I landed awkwardly and painfully but at a slight upwards angle. My fall had been broken by what felt like a heap of rocks. I sprawled across it and my searching fingers felt the outline of a variety of shapes, some larger, some smaller, irregular in form but with a glossy surface. Dust had been disturbed and rose to fill my nostrils with a familiar odour. Coal!
Now I knew what that opening was up there. It was the access to the coal chute by which the fuel was delivered to the house. If I could only climb up there I might not be able to get through it but I could hope to attract the attention of a passer-by with my cries. But would there be any pedestrians in this awful weather?
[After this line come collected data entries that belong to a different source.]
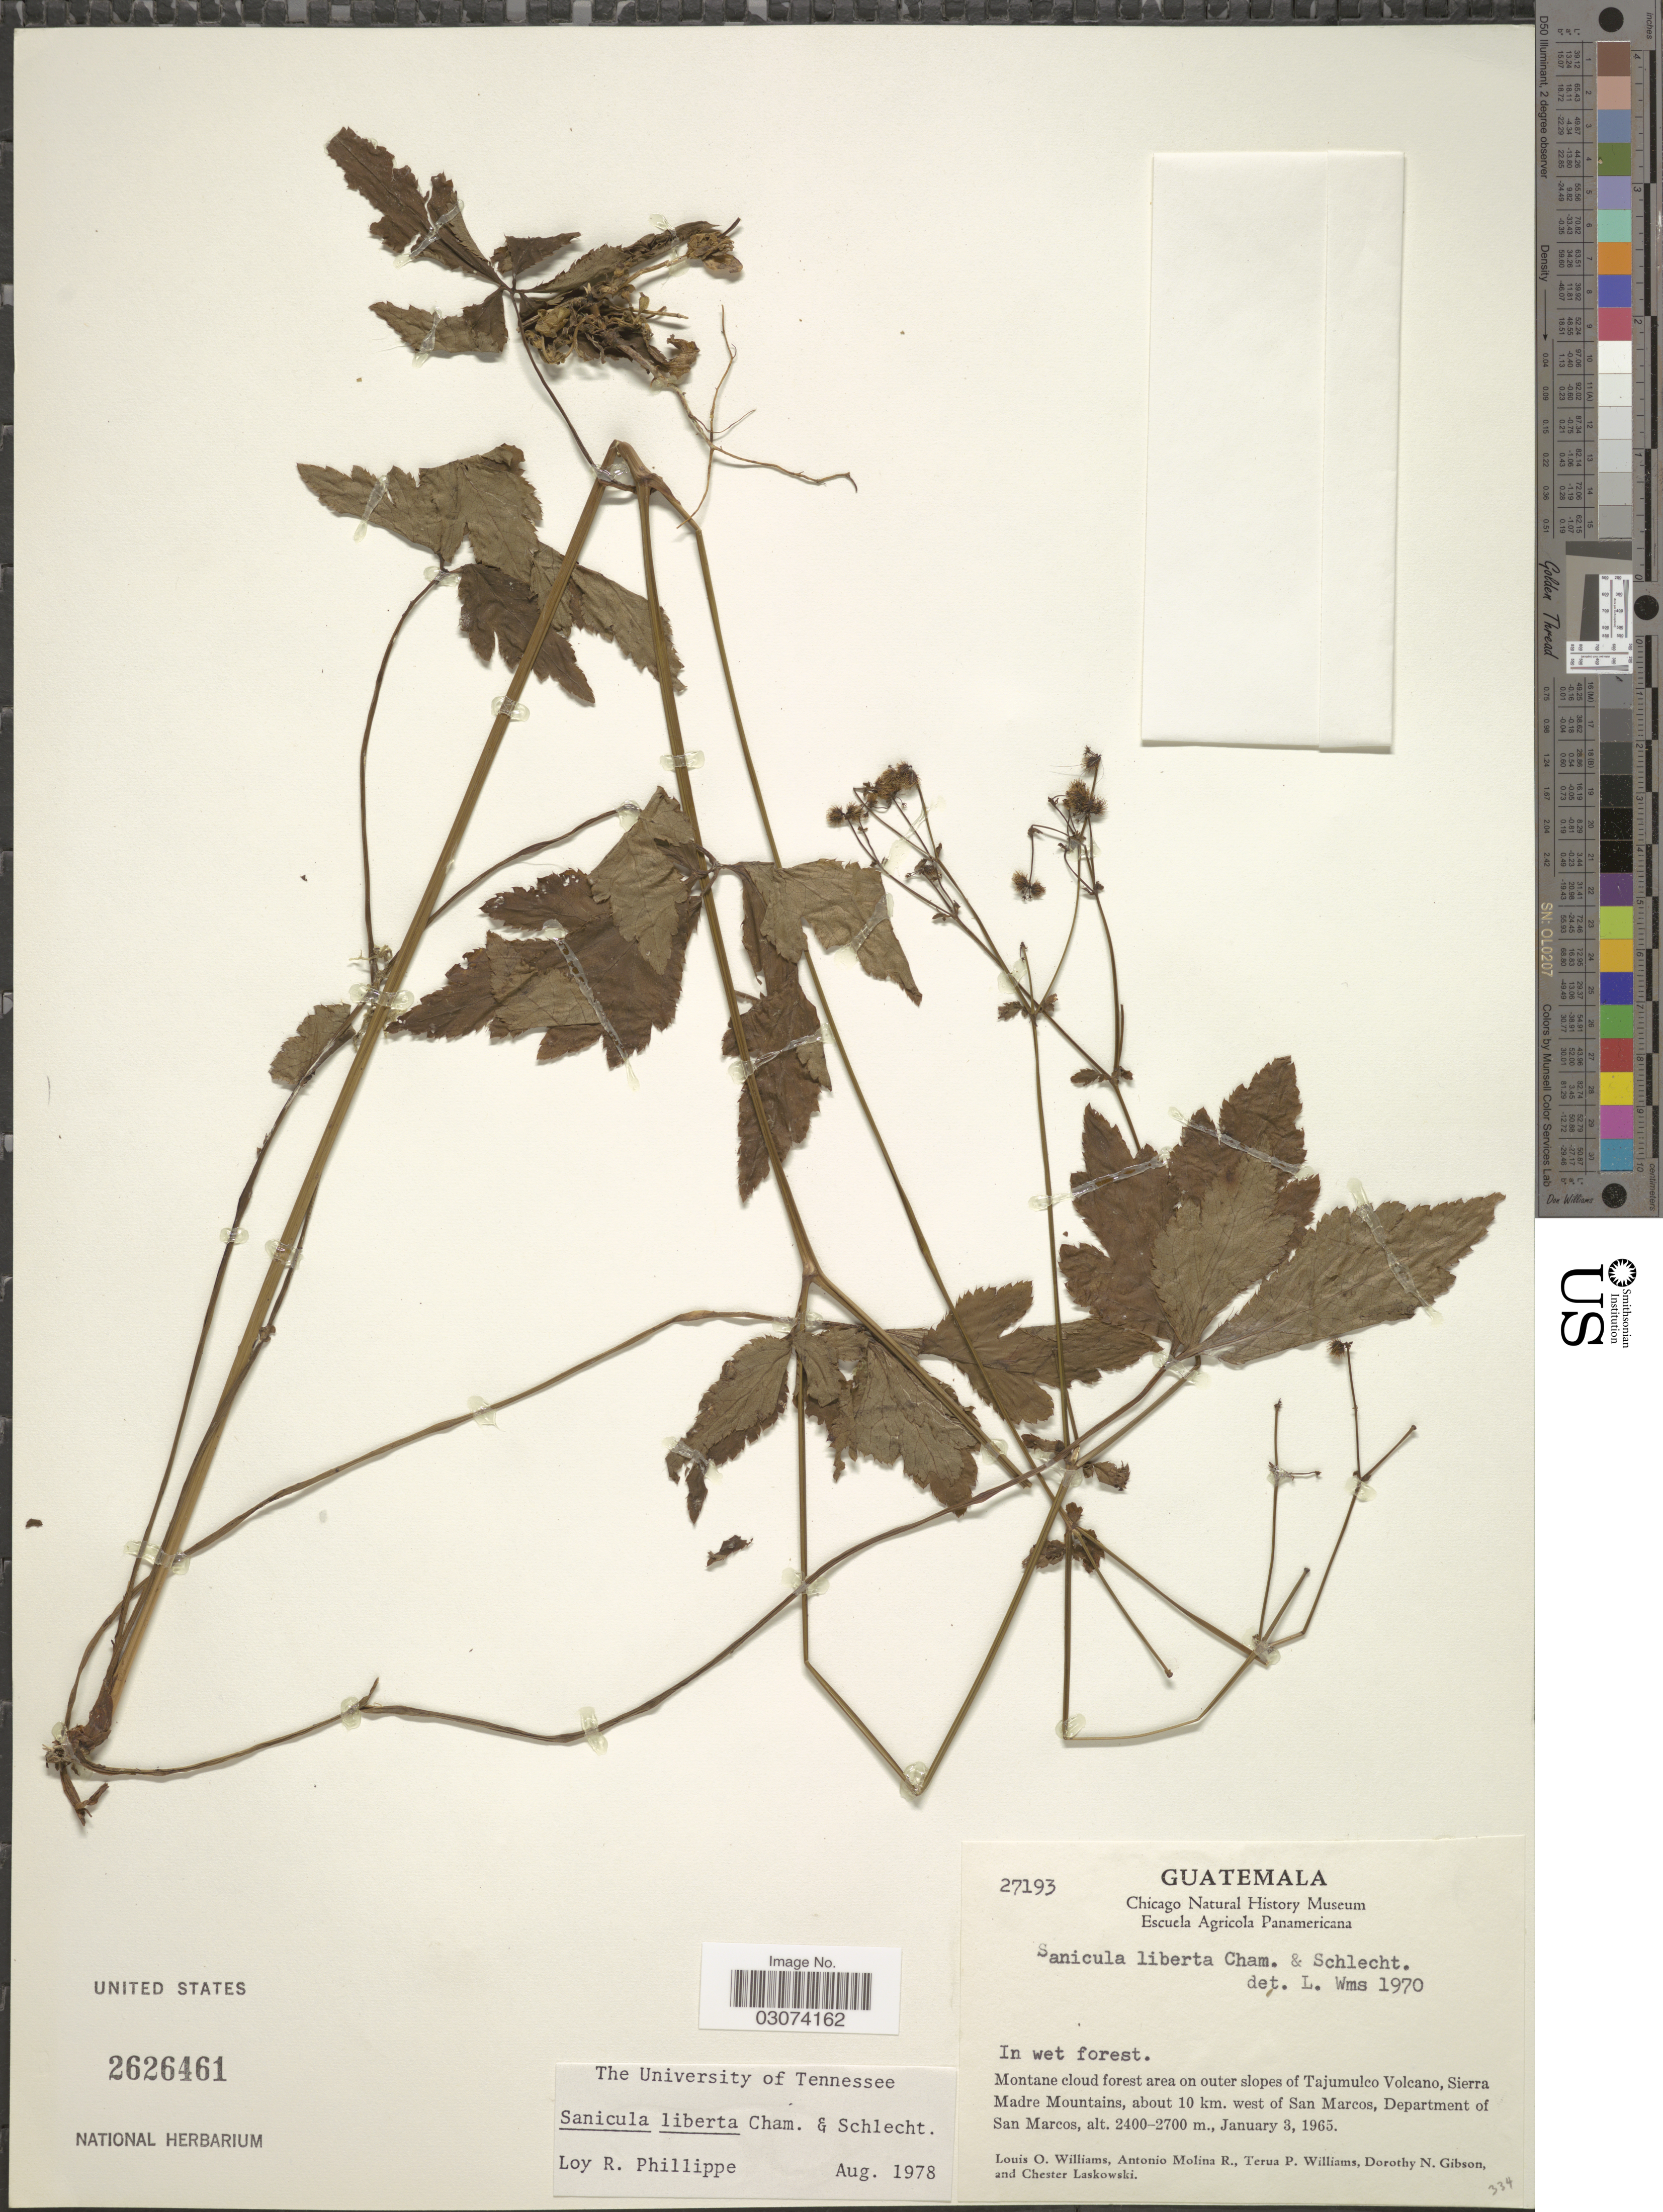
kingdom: Plantae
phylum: Tracheophyta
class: Magnoliopsida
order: Apiales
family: Apiaceae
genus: Sanicula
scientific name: Sanicula liberta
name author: Cham. & Schltdl.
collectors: L. O. Williams, A. Molina R., T. Williams, D. N. Gibson & C. Laskowski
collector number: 27193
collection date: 1965-01-03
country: Guatemala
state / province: San Marcos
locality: Montane cloud forest area on outer slopes of Tajumulco Volcano, Sierra Madre Mountains, about 10 km. west of San Marcos, Department of San Marcos.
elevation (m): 2400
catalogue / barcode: US 2626461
Would Fletcher be the only one out there, casting back and forth across the street in his search for the purse? If there were others, would they be able to hear me in the muffling fog or locate my voice if they did?
Those were the odds against which I had to gamble. But first there was the diary to think about. Fletcher must not get his hands on it.
I took it from my pocket and, making my way to the wall against which the cascade of coal rested, pushed the diary well in among the lumps towards the back of the heap. I then began to prepare for my climb.